*** Records shown
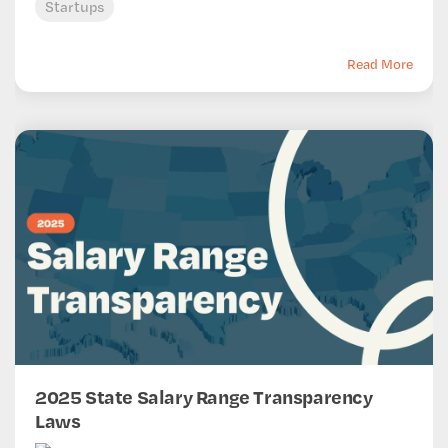
Startups
Read More
2025 State Salary Range Transparency
Laws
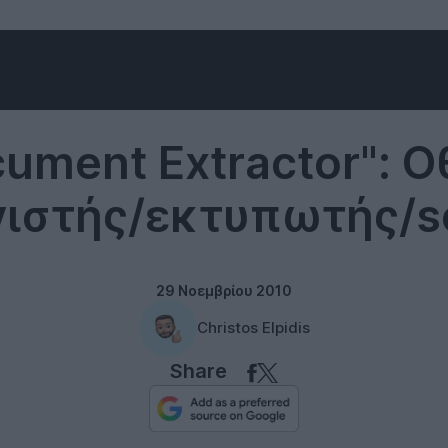
Desktops
ument Extractor": 
ιστής/εκτυπωτής/s
29 Νοεμβρίου 2010
Christos Elpidis
Share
******
What is expected – Set down the text read from each of the records above, line for line and unchanged, and leave the pictures out.

Response area –
Startups
Read More
2025 State Salary Range Transparency
Laws
Desktops
ument Extractor": 
ιστής/εκτυπωτής/s
29 Νοεμβρίου 2010
Christos Elpidis
Share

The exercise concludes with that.